--- start of DOCUMENT EXTRACT ---

Dead simple approach without tooling

I personally have a ftp server available for backup as it came for free with my dedicated server. That’s the cheap backup option but work for my needs.

Trying to get it right, I ended up spending way too much time one the tooling. At the end I didn’t succeed to restore all my applications correctly as I ran into some permission issues that couldn’t be set properly on the backup server. I finally went with a full backup approach, creating compressed archive (tar.gz) files for all of my data and piping it to the ftp server.

Concretly, my backup is run from the root user with a cronjob that look like this:

crontab -l
# Edit this file to introduce tasks to be run by cron.
#
# Each task to run has to be defined through a single line
# indicating with different fields when the task will be run
# and what command to run for the task
#
# To define the time you can provide concrete values for
# minute (m), hour (h), day of month (dom), month (mon),
# and day of week (dow) or use '*' in these fields (for 'any').#
# Notice that tasks will be started based on the cron's system
# daemon's notion of time and timezones.
#
# Output of the crontab jobs (including errors) is sent through
# email to the user the crontab file belongs to (unless redirected).
#
# For example, you can run a backup of all your user accounts
# at 5 a.m every week with:
# 0 5 * * 1 tar -zcf /var/backups/home.tgz /home/
#
# For more information see the manual pages of crontab(5) and cron(8)
#
# m h  dom mon dow   command
0 0 * * * cd /app && PERIOD=daily make backup
0 0 * * 0 cd /app && PERIOD=weekly make backup
0 0 15 * * cd /app && PERIOD=monthly make backup
0 0 1 */3 * cd /app && PERIOD=quaterly make backup
0 0 0 0 0 cd /app && make upgrade

The Makefile has many lines but is constructed in this way:

backup:
        make mattermost_backup
        ....
mattermost_start:
        cd mattermost && docker-compose up -d
mattermost_stop:
        cd mattermost && docker-compose down || true
mattermost_backup:
        tar -zcf - mattermost | ncftpput -u$(FTP_USERNAME) -p$(FTP_PASSWORD) -c $(FTP_HOSTNAME) mattermost_${PERIOD}.tar.gz

Restoration

Can’t say it enough, test it before it’s too late.

--- end of DOCUMENT EXTRACT ---

### REQUIREMENT
Can you pick up the post on FTP backups from its last sentence and carry it on? None of the data plays any part in this.

--- start of DATA LINES ---

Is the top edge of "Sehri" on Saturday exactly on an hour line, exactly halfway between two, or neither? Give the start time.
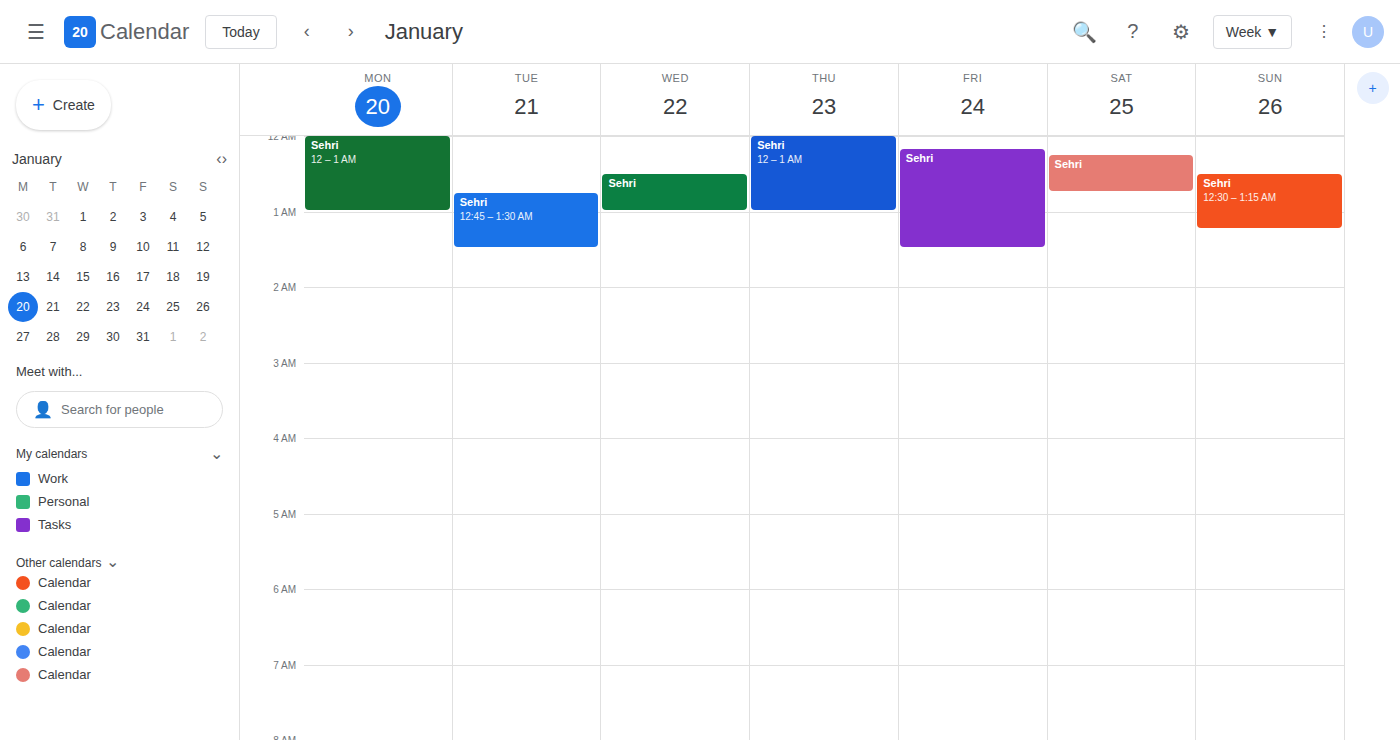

--- end of DATA LINES ---

### EXERCISE RESPONSE
Security upgrade

Once in a while, some large securities issues popup (Heartbleed, CVE-2017-5638, …) and if you don’t take security seriously, it won’t be long until your server is owned by somebody else. To avoid this, you need to regularly go to your server and do the following:

  1. upgrade packages on the host machine:

    sudo apt-get update
    sudo apt-get upgrade
    
  2. upgrade package from your containers. Basically, in my makefile:

    upgrade:
          make mattermost_upgrade
    matter_upgrade:
          cd mattermost
          docker-compose build
    

Improvements

Application Performance

Improve loading speed can be done in different ways:

  1. Optimise performance of the database: You can configure and optimise a lot of parameters in your database. Performance is a function of the available hardware which by default is usually set to low resource consumption & bad performance. If you thicker your database configuration, you’ll likely get big improvements. Those links should help you get started:
    1. Postgres: http://pgtune.leopard.in.ua/, https://wiki.postgresql.org/wiki/Tuning_Your_PostgreSQL_Server
    2. Mysql: https://www.percona.com/blog/2014/01/28/10-mysql-performance-tuning-settings-after-installation/
  2. Use and abuse of gzip compression: Because loading speed matter to browser vendors, it’s almost certain your browser support decompression of content on the fly to minimise the amount of bite sent accross the wire and thus improving loading time. Use and abuse of this unless you have good reasons for not doing so. You can do that by tweaking your nginx configuration for the site:

    server {
      ...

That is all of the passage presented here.